PROBLEM TO WORK ON: Transcribe the lines below verbatim, skipping the images.

### PROVIDED MATERIAL ###

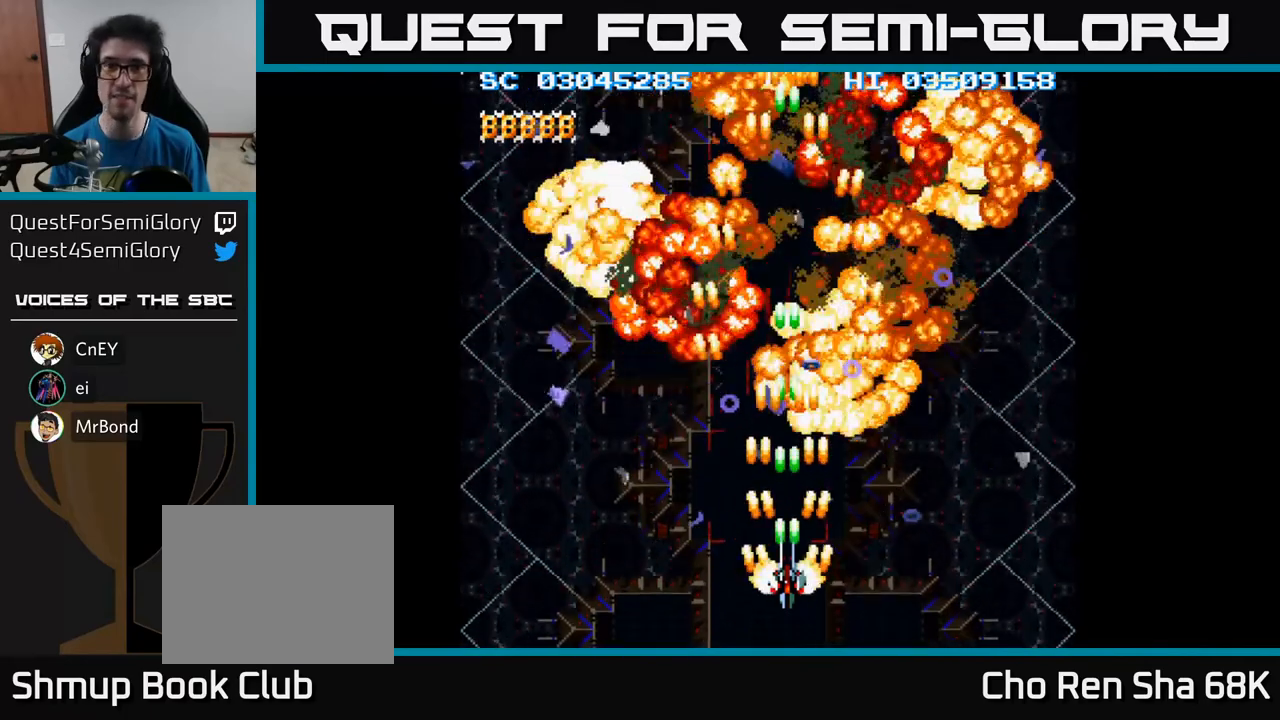
{"buttons": ["A"], "events": []}
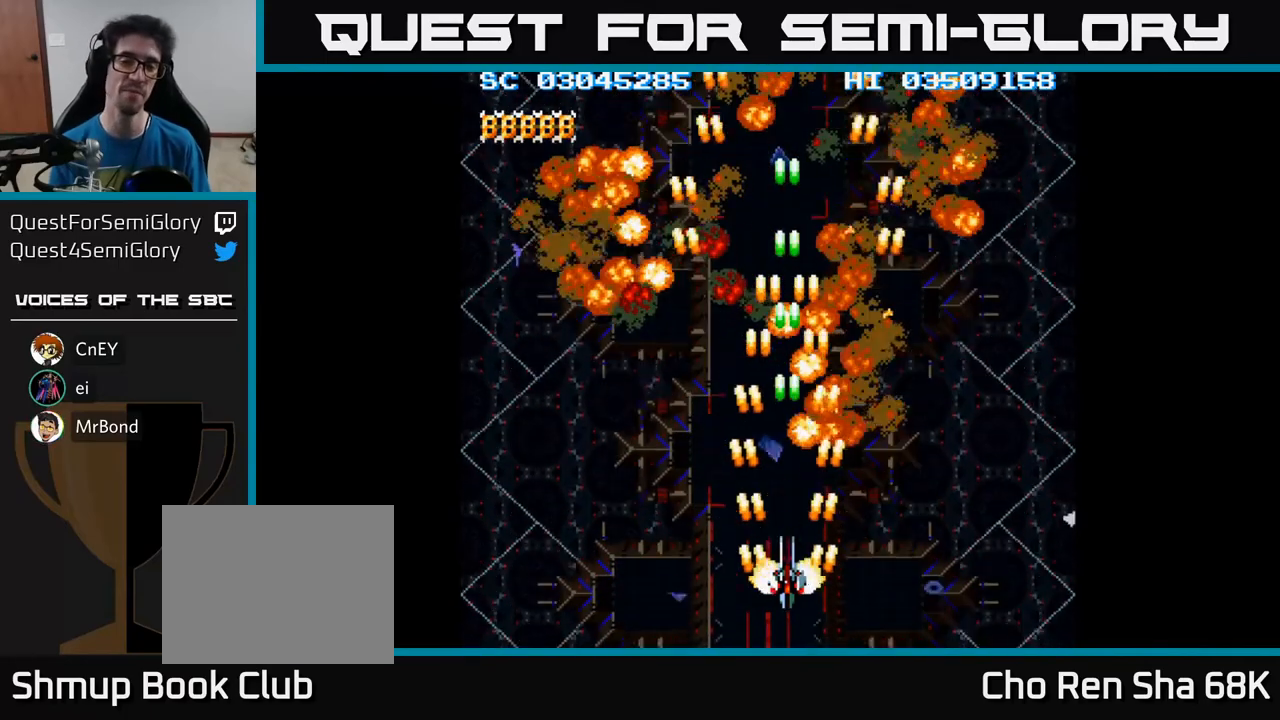
{"buttons": ["A"], "events": []}
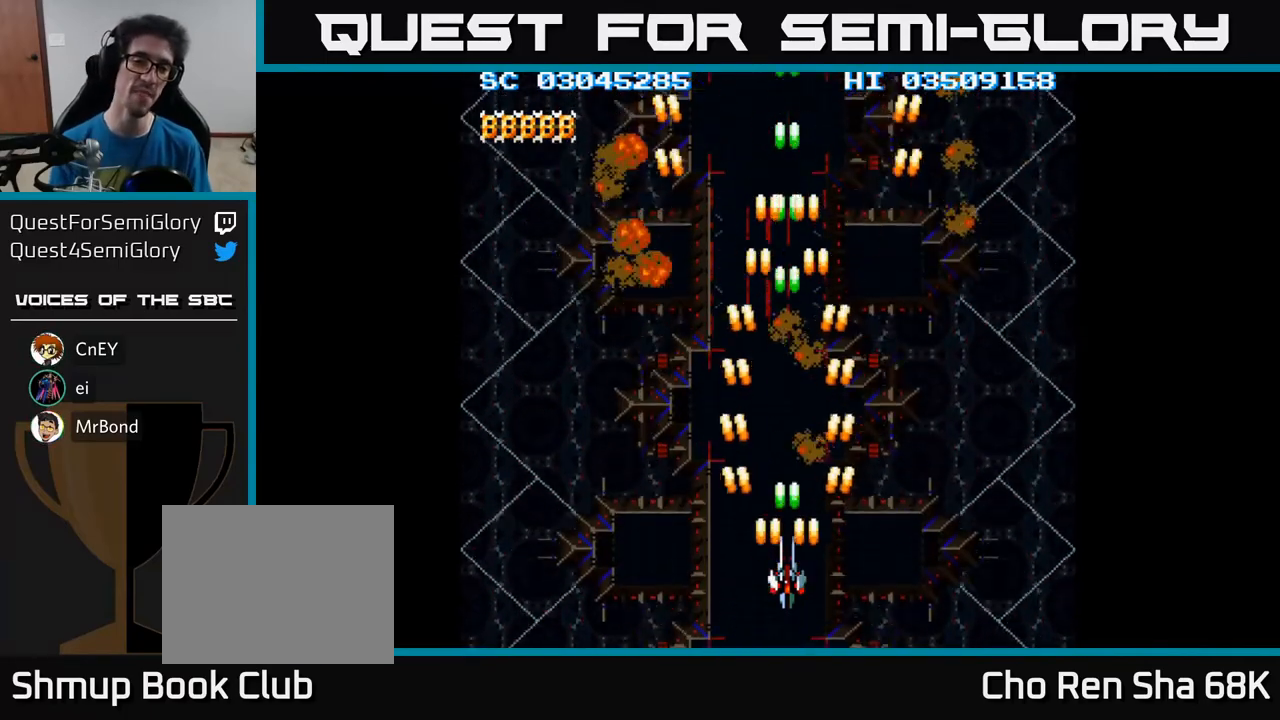
{"buttons": ["A"], "events": [[17, "DPAD_DOWN", "down"], [150, "DPAD_DOWN", "up"]]}
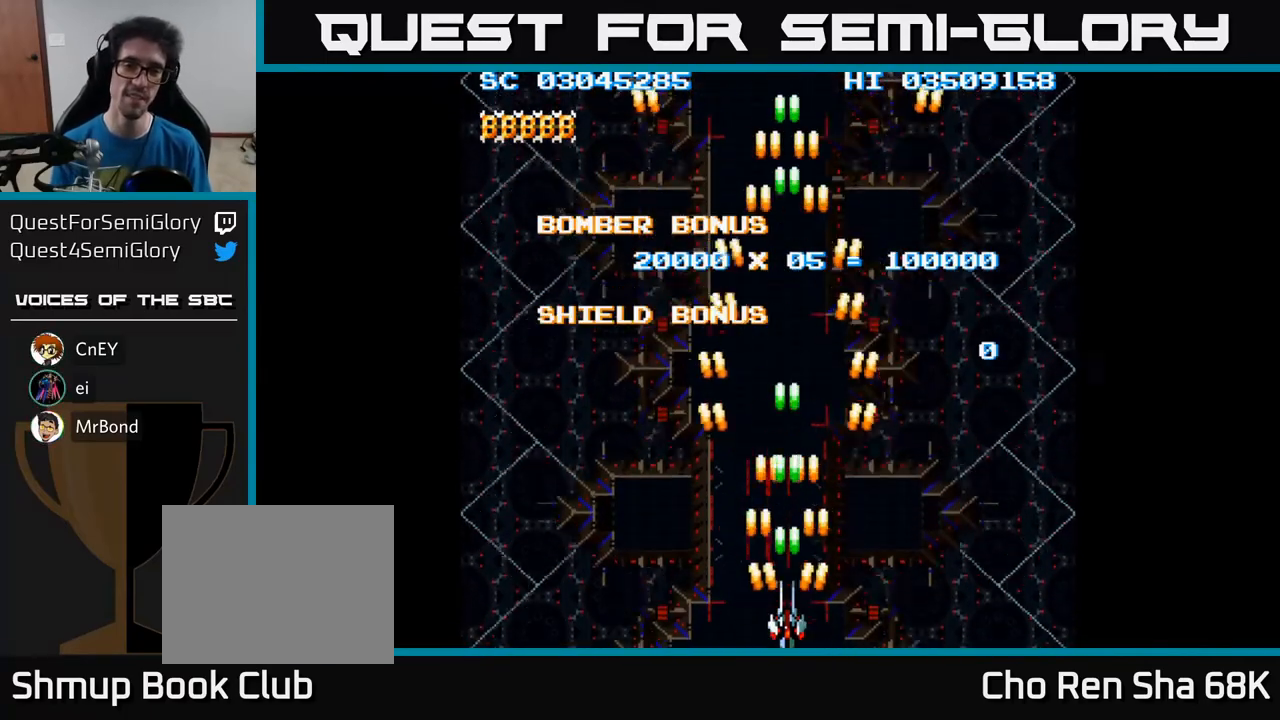
{"buttons": [], "events": [[183, "A", "up"], [233, "DPAD_UP", "down"], [350, "DPAD_UP", "up"]]}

###

RESPONSE BOX:
{"buttons": ["A"], "events": []}
{"buttons": ["A"], "events": []}
{"buttons": ["A"], "events": [[17, "DPAD_DOWN", "down"], [150, "DPAD_DOWN", "up"]]}
{"buttons": [], "events": [[183, "A", "up"], [233, "DPAD_UP", "down"], [350, "DPAD_UP", "up"]]}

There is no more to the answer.